SHOOTING YOUR WAY TO FAME – A few weeks ago, in the aftermath of the Santa Fe school mass shooting, I wrote about the phenomenon of mass shooting, and particularly school shootings, as a meme. An interesting article in “The New York Times” expands on this deadly trend:

Interviews with law enforcement officials, educators, researchers, students and a gunman’s mother, as well as a review of court documents, academic studies and the writings of killers and would-be killers, show that the school-shooting copycat syndrome has grown more pervasive and has steadily escalated in recent years. And much of it can be traced back to the two killers at Columbine, previously ordinary high school students who have achieved dark folk hero status — their followers often known as “Columbiners” — in the corners of the internet where their carefully planned massacre is remembered, studied and in some cases even celebrated.

Investigators say school shootings have become the American equivalent of suicide bombings — not just a tactic, but an ideology. Young men, many of them depressed, alienated or mentally disturbed, are drawn to the Columbine subculture because they see it as a way to lash out at the world and to get the attention of a society that they believe bullies, ignores or misunderstands them.

School shootings are a relatively new phenomenon, and while it’s a truism to say that school shootings are there because guns are widely available, until relatively recently guns have been as widely available as they are now without there being an epidemic of school shootings.

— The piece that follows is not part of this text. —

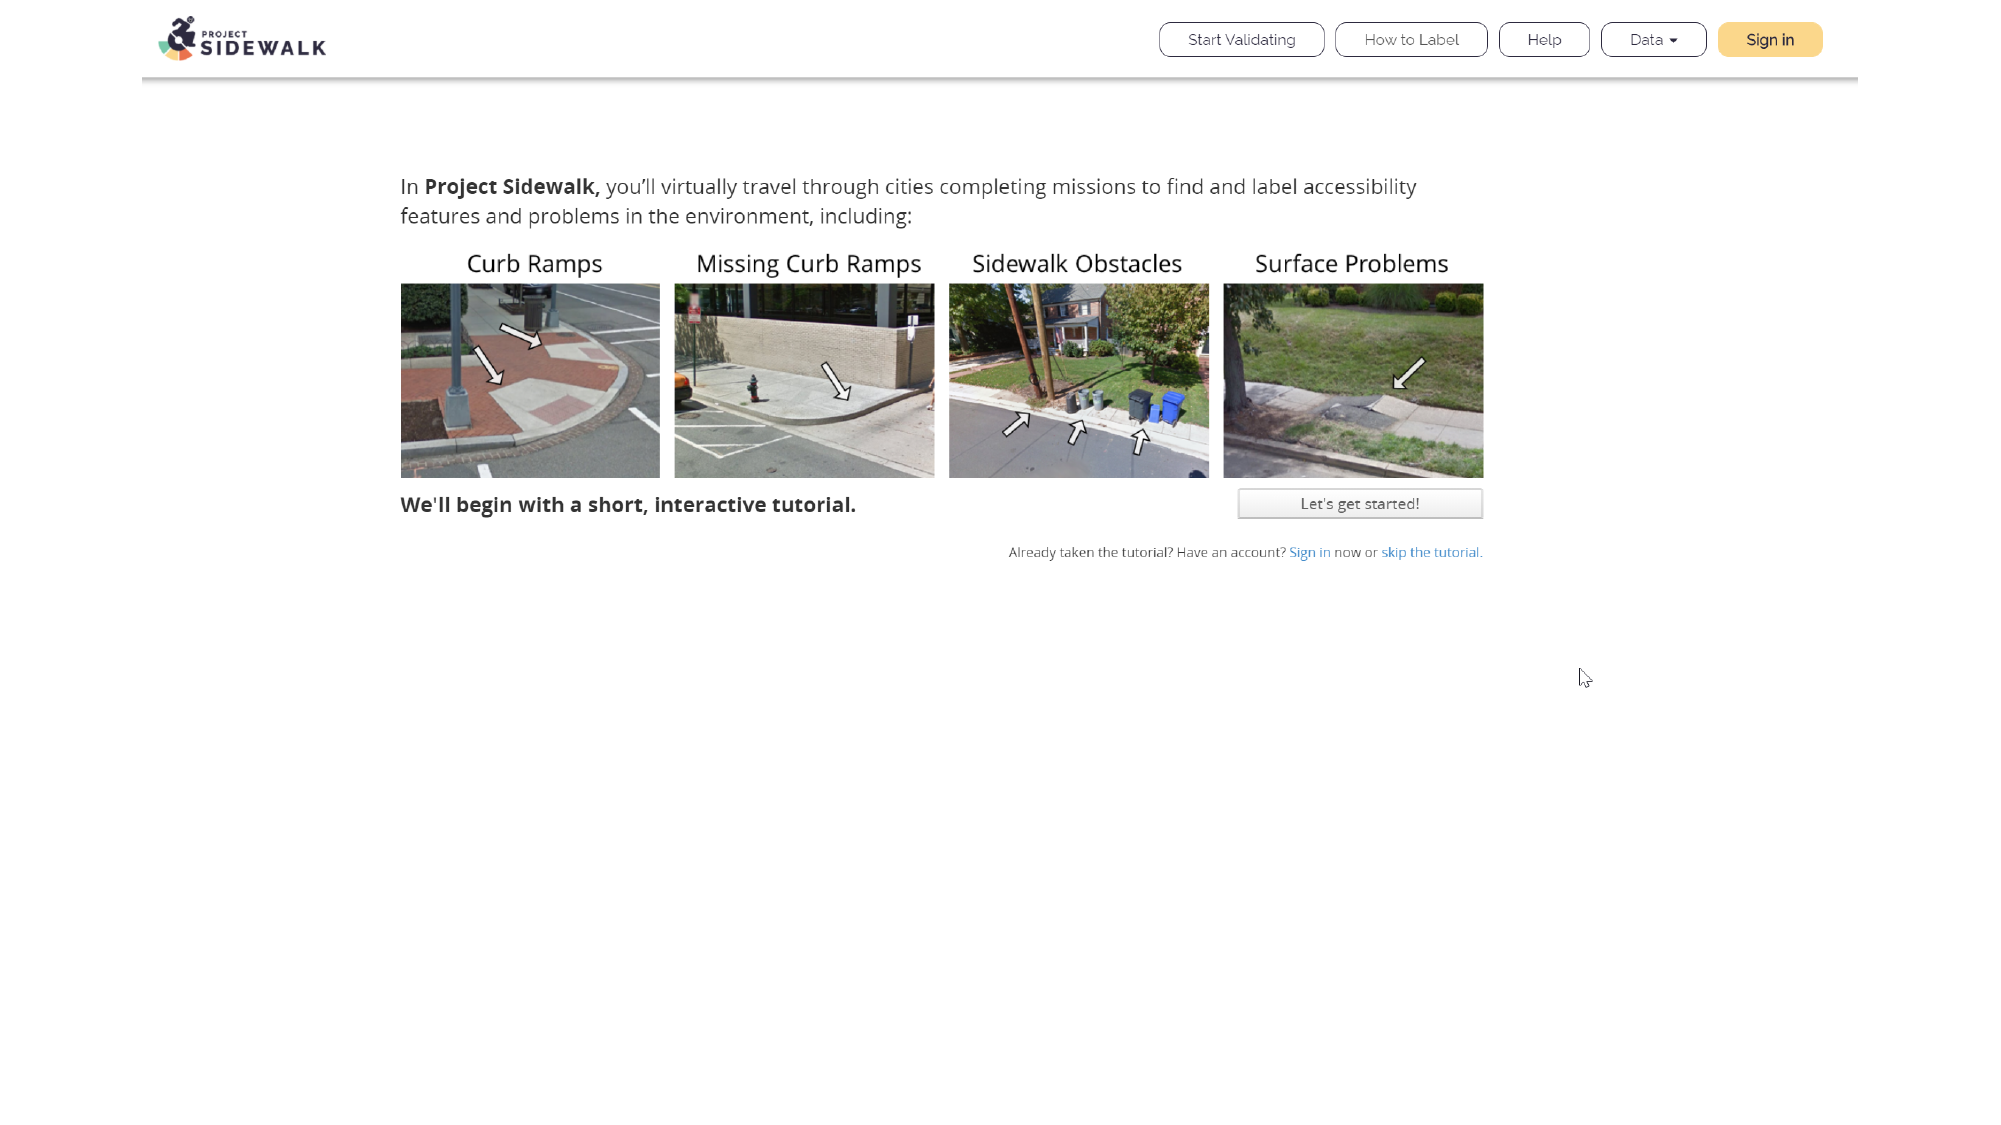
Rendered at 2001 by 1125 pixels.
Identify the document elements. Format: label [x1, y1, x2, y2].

Guns may enable but they don’t explain. What changed was the cultural environment.

Ms. Klebold, the mother of one of the Columbine attackers, said she was shocked by the number of letters she receives from people who relate to her son: “The girls who say, ‘I wish I could have his baby’”; others who say that her son, to them, is “heroic.” Even seeing images of the Santa Fe gunman’s Communist hammer-and-sickle medallion — just like the one that her son wore, a gift from a friend’s parent who went to Russia — was painful to her.

“It’s to me like this kid was being” her son, “all over again,” she said.

There are no easy answers or solutions. Perhaps, as many have suggested, the media refusing to name and show the killers might be a good start to tackle crimes designed to be social events.